Questions and comments

Q:   Why are not all the flats made as those which were designed for disabled persons? I could not see any problem in making all the flats the same way. This type of flexibility which you provide for disabled persons could be very useful for all people.

 

The second question regards elevators. Do you think it is possible at a later stage to add elevators to these buildings? I think that could be a good idea for architects in developing countries to prepare for elevators. They do not need to be constructed inside the building. They could be built outside the building but in connection with the stairs.

 

A:   Not all flats could be made accessible because of the question of pipes when connected with the sewage system. For example, the one I said could not be adapted, it is the question of the bathroom. They told me if you wanted to change the place of the toilet or shower it would be expensive and it would omit one floor which could not be used. That is why I did not make it.

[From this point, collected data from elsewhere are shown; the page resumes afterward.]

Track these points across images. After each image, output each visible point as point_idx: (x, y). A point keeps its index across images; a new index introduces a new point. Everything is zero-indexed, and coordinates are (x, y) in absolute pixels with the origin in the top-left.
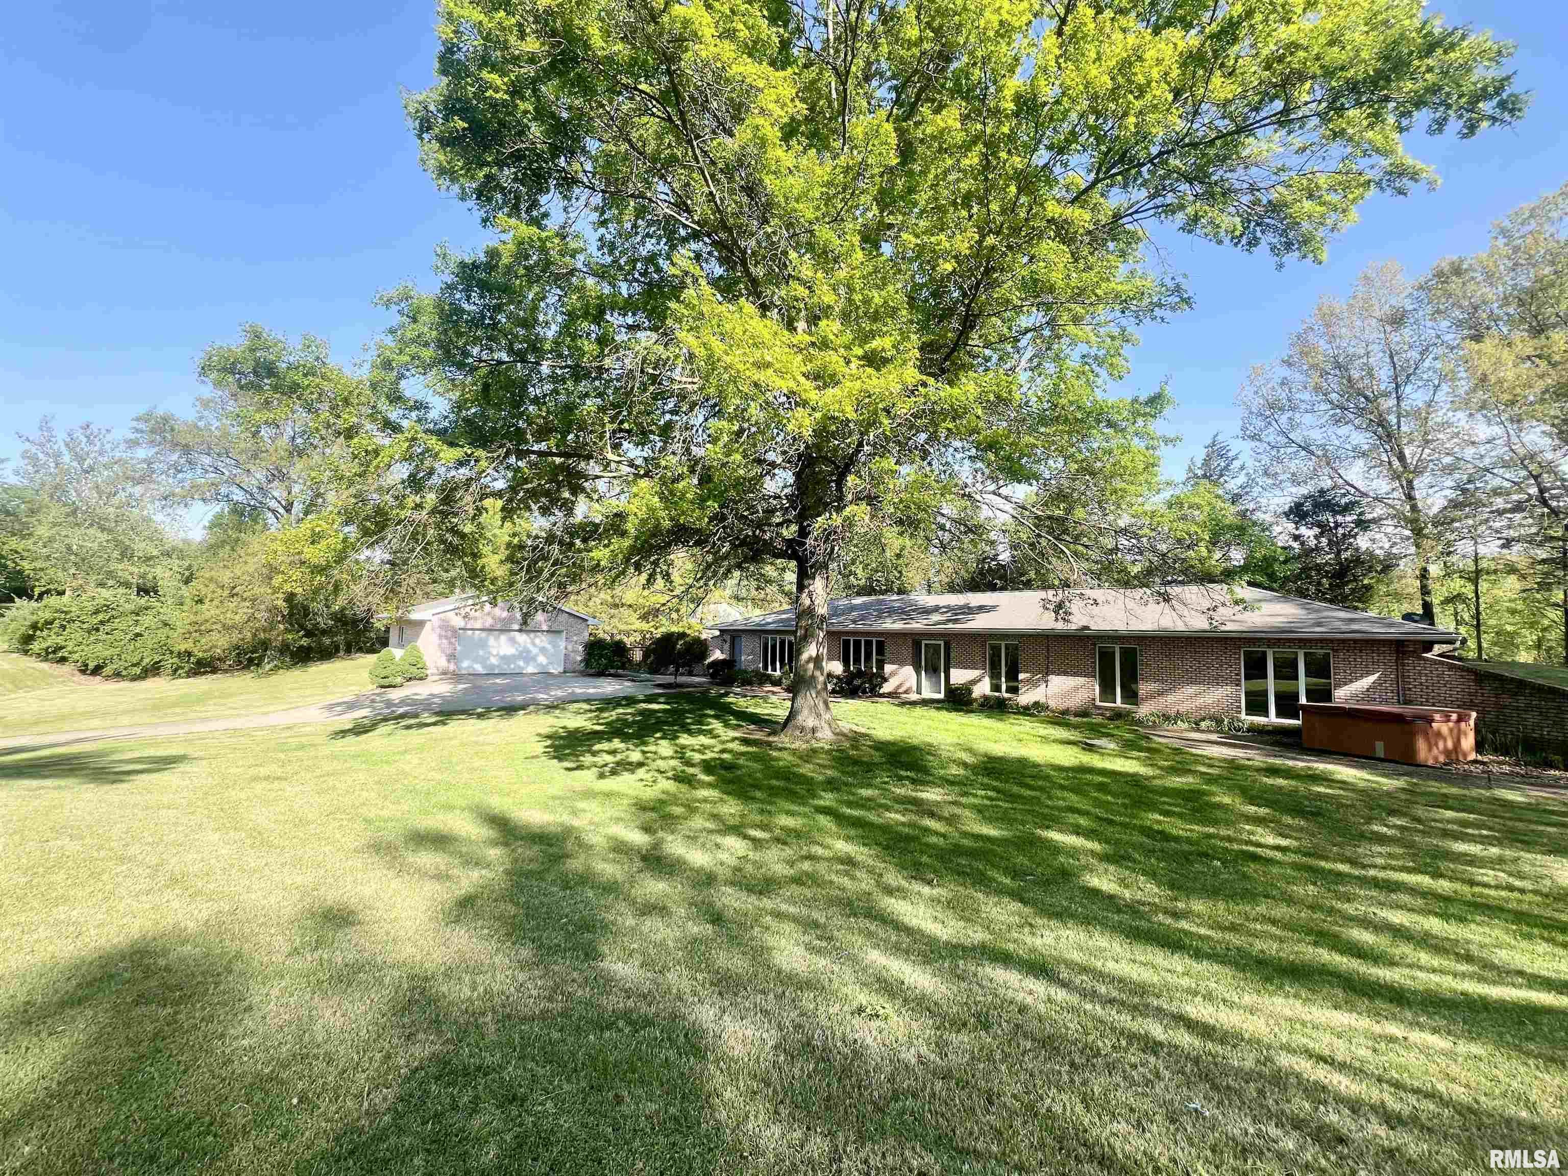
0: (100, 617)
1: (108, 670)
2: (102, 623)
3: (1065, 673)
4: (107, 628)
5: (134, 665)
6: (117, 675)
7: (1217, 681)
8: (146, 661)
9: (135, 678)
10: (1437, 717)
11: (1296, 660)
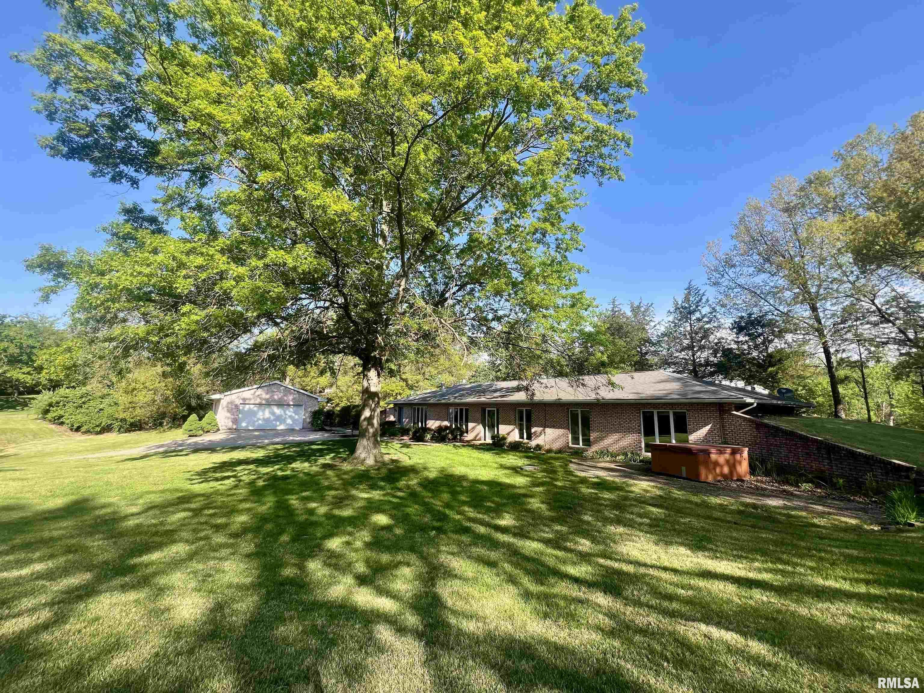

You will also note that the partitions were bolted, that is because our minister insisted that we do not put partitions and that he would leave this for the users. He thought it would make them cheaper; he is very concerned with the cost. But as far as elevators, it was considered too expensive, for maintenance, electricity bills, etc. People, even with a good standard of living, maybe do not contribute to these things and it is a problem for the owner.

 

C:   I would like to appeal to all African architects to please do not go up in costs. Although you ask for provision for elevators, we have space and I do feel that in the question of low-cost housing if we go up we immediately make it a ghetto situation, particularly for disabled people because we do have this problem of the cost of elevators. So please, do not go up on low-cost housing.

 

Q:   I would like to pose a general question. When it comes to urban design and urban designing control, is there any merit in disability legislation actually specifying that one should try and maximize the amount of housing that can be provided at the ground level, as opposed to multi-story constructed?

 

A second question is the cost-effectiveness of that multi-story accommodation in a Third World city.

 

A:   As far as urban planning I do not think they require that it be on the ground floor. I just suggested it since I will not be able to use any elevators. They do not specify that it should be on the ground floor because if you are making it accessible you should provide it on any floor and you should not even prevent a disabled person from working in a high-rise tower seeing that it would be a problem with fire-fighting. It would not be specified for only the ground floor but as for in my country that is the trend. We use multi-story walk-up buildings and they think it is cheaper for the infrastructure and for the land, although this is in a desert area. Still, this is the trend and the way of thinking. Even people in Egypt criticize it because there is a lot of land in the desert but they do not expand.